▸ **What the exercise asks**:
What lines in the listing include "approximately"? Return a copy of each.
[Input for this task]
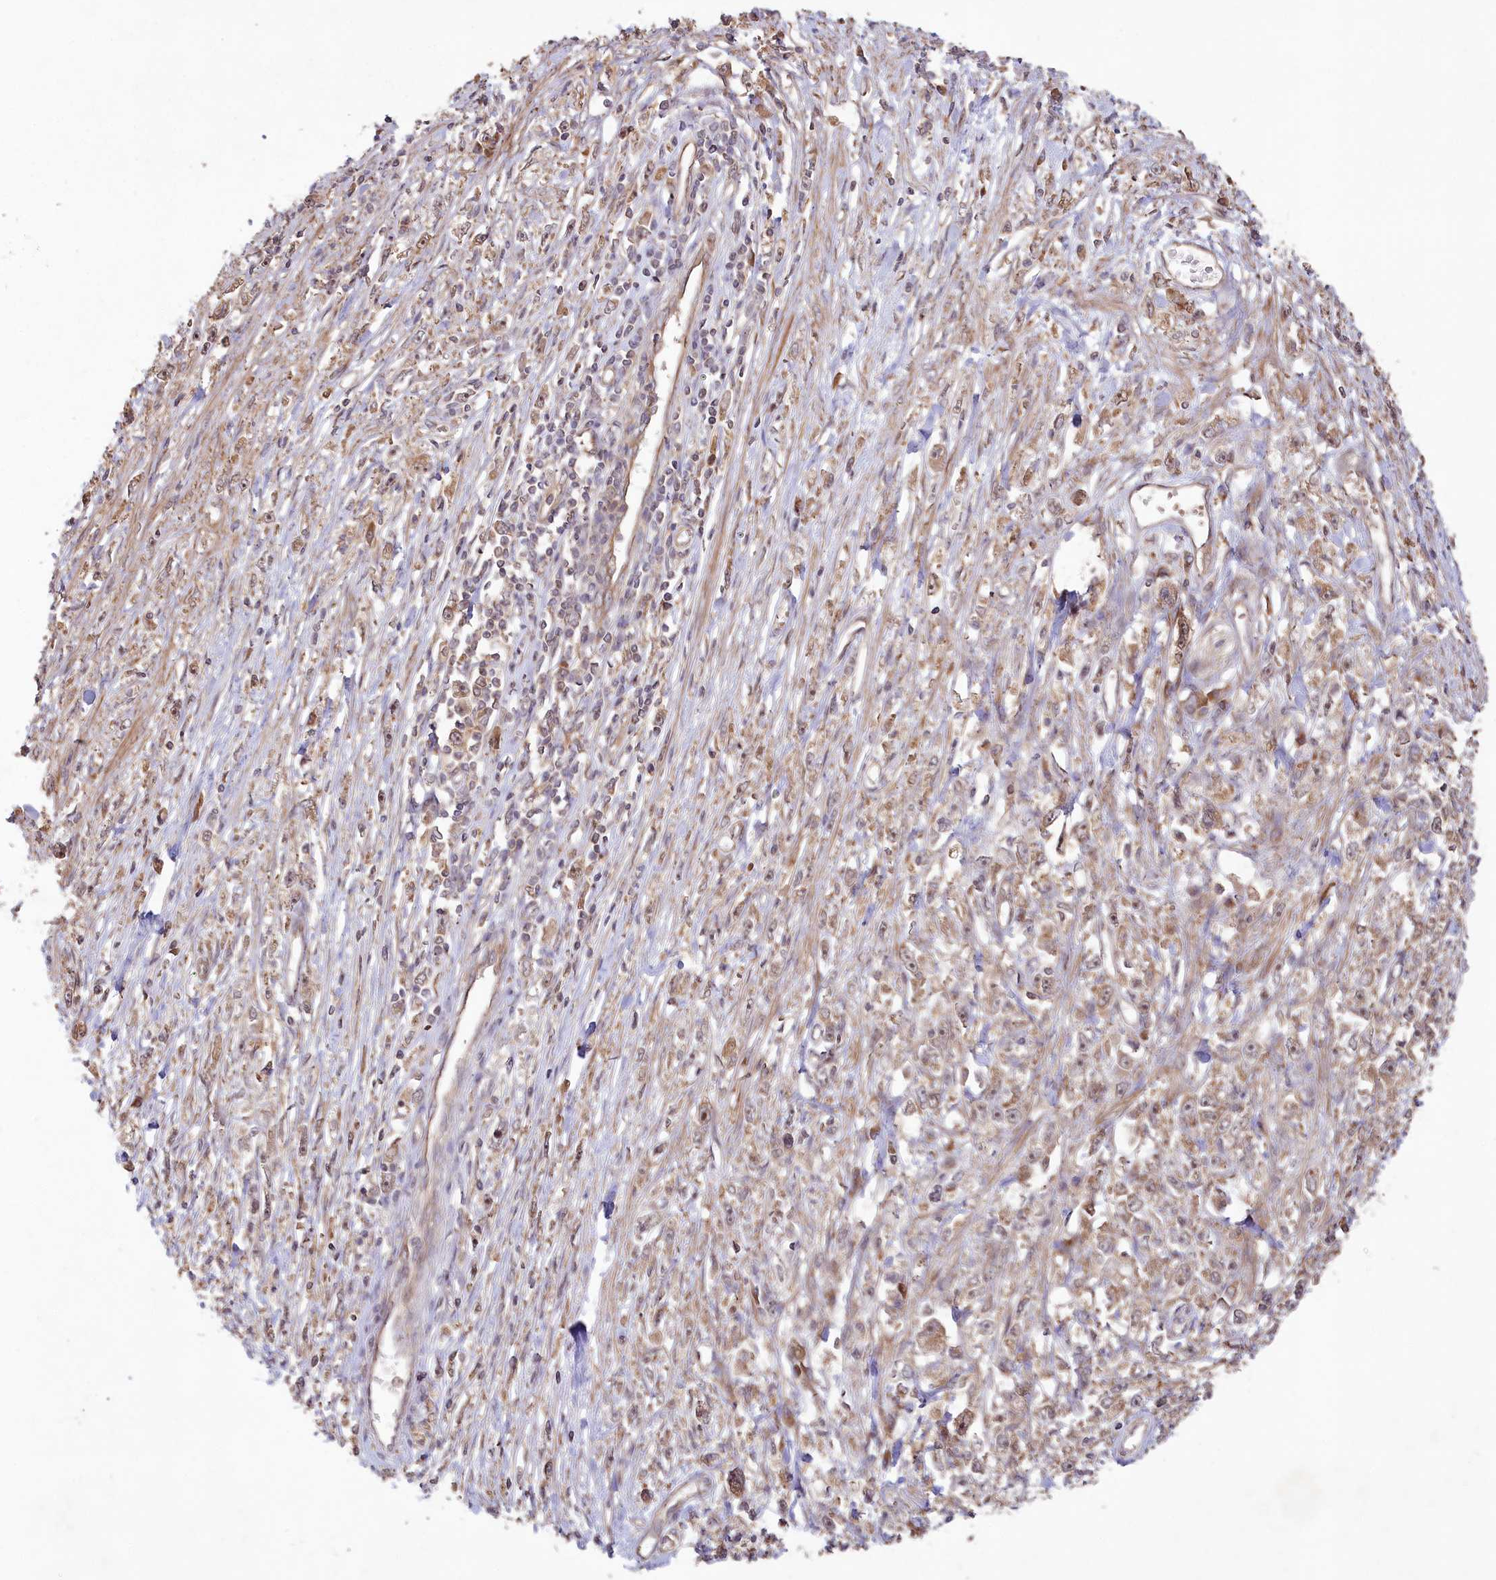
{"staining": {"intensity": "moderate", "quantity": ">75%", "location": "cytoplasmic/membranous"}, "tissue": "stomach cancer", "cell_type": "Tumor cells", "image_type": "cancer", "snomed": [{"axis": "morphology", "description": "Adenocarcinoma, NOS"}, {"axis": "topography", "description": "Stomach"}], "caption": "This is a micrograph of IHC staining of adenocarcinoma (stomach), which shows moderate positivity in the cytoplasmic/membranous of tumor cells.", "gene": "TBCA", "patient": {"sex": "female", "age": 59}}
[/Input for this task]
[Input for this task]
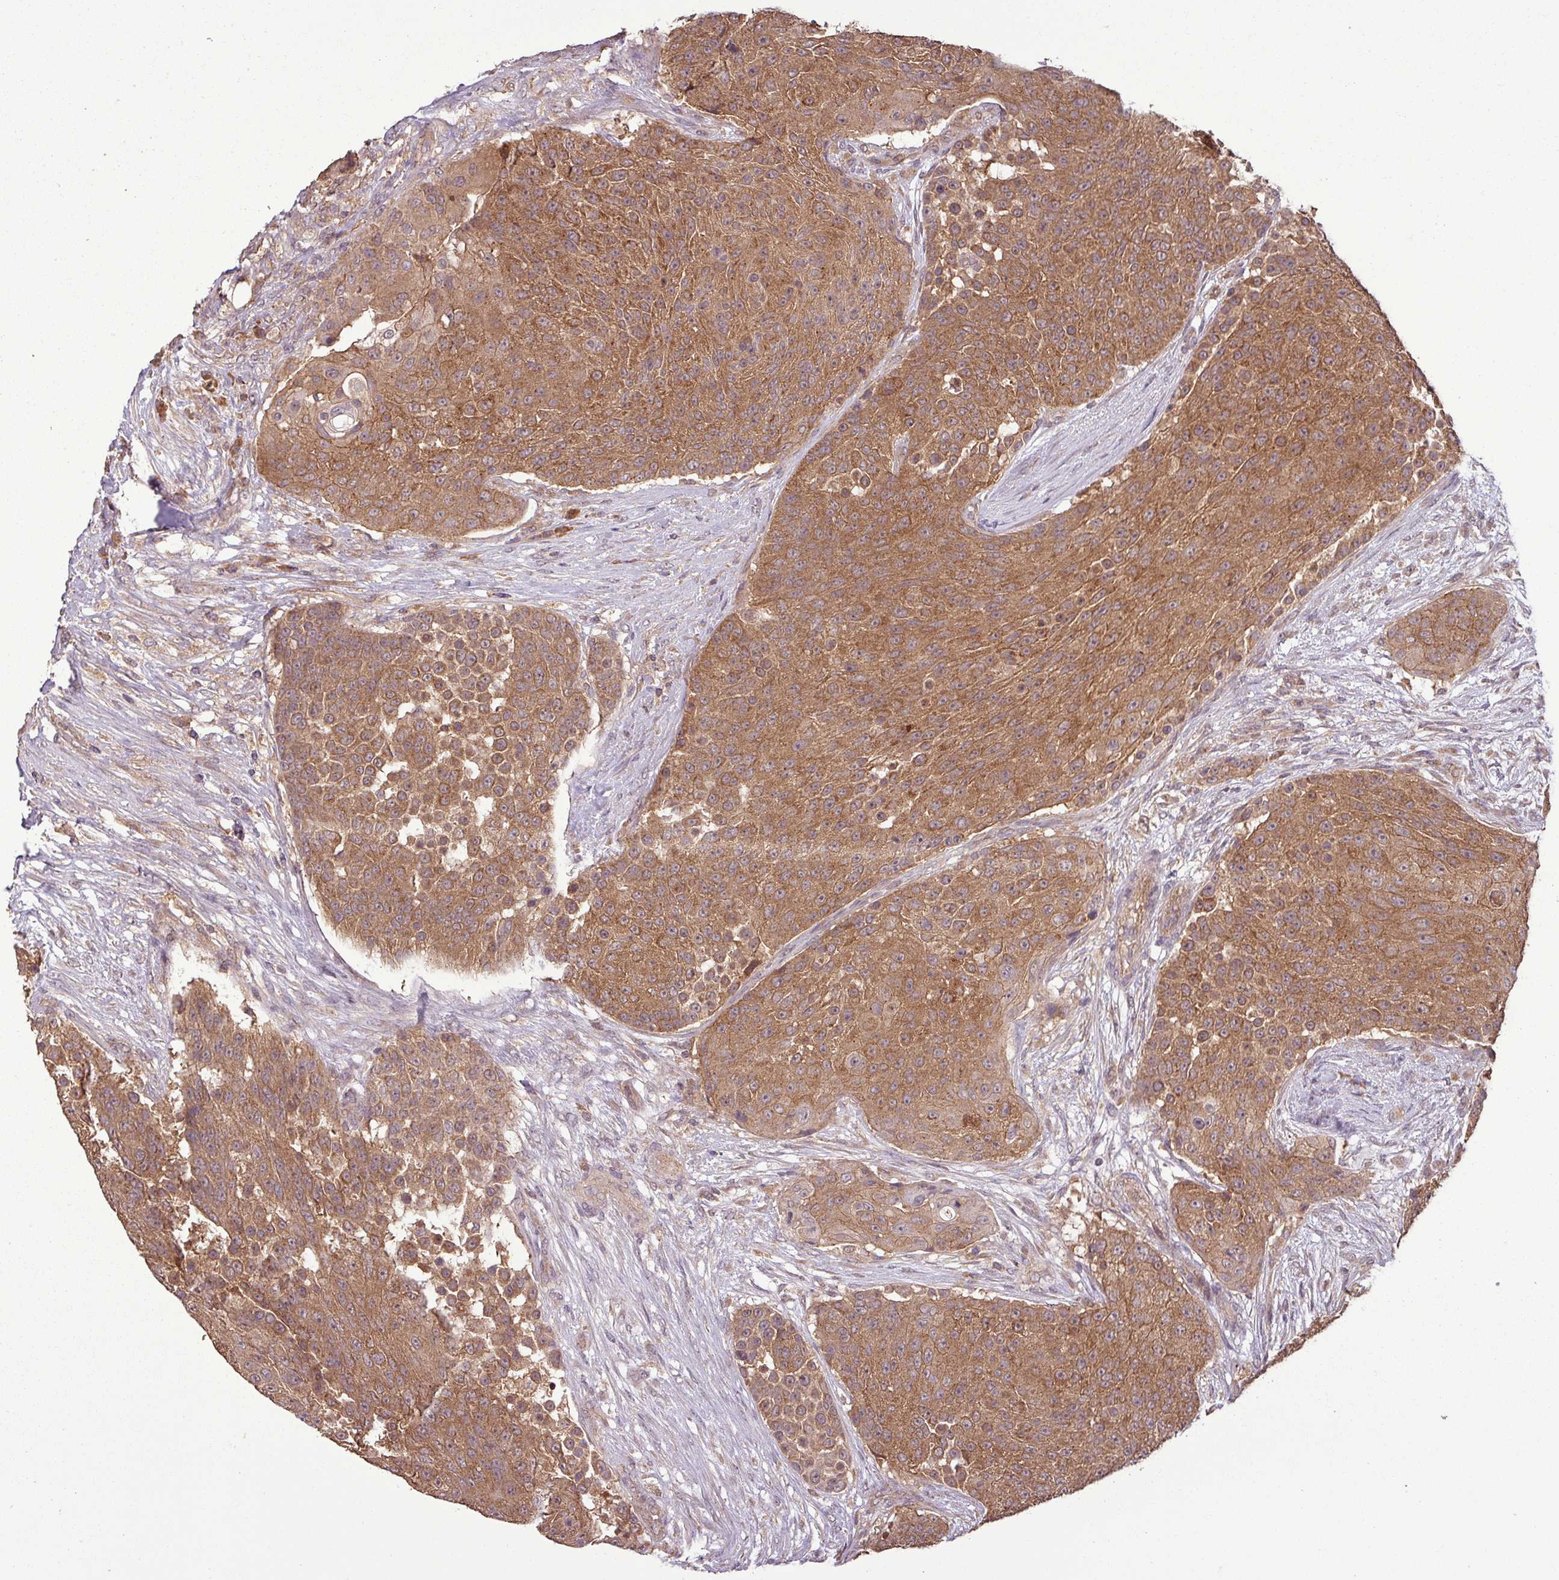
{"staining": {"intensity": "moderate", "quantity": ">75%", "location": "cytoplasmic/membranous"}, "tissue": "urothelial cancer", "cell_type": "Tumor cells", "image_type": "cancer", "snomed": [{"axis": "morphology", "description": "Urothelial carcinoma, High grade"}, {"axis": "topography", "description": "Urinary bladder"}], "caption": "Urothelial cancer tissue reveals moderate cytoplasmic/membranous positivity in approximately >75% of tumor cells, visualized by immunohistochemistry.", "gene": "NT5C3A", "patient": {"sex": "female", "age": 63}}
[/Input for this task]
[Input for this task]
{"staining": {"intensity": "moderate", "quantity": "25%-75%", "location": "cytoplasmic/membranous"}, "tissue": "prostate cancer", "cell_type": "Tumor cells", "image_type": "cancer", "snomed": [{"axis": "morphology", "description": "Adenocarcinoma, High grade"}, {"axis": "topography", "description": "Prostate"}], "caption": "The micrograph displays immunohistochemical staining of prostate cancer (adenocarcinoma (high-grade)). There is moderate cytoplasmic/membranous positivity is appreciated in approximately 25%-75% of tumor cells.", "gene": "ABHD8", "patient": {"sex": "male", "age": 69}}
[/Input for this task]
▸ **The completed task**:
{"staining": {"intensity": "moderate", "quantity": ">75%", "location": "cytoplasmic/membranous"}, "tissue": "urothelial cancer", "cell_type": "Tumor cells", "image_type": "cancer", "snomed": [{"axis": "morphology", "description": "Urothelial carcinoma, High grade"}, {"axis": "topography", "description": "Urinary bladder"}], "caption": "Urothelial cancer tissue reveals moderate cytoplasmic/membranous positivity in approximately >75% of tumor cells, visualized by immunohistochemistry.", "gene": "NT5C3A", "patient": {"sex": "female", "age": 63}}
{"staining": {"intensity": "moderate", "quantity": "25%-75%", "location": "cytoplasmic/membranous"}, "tissue": "prostate cancer", "cell_type": "Tumor cells", "image_type": "cancer", "snomed": [{"axis": "morphology", "description": "Adenocarcinoma, High grade"}, {"axis": "topography", "description": "Prostate"}], "caption": "The micrograph displays immunohistochemical staining of prostate cancer (adenocarcinoma (high-grade)). There is moderate cytoplasmic/membranous positivity is appreciated in approximately 25%-75% of tumor cells.", "gene": "ABHD8", "patient": {"sex": "male", "age": 69}}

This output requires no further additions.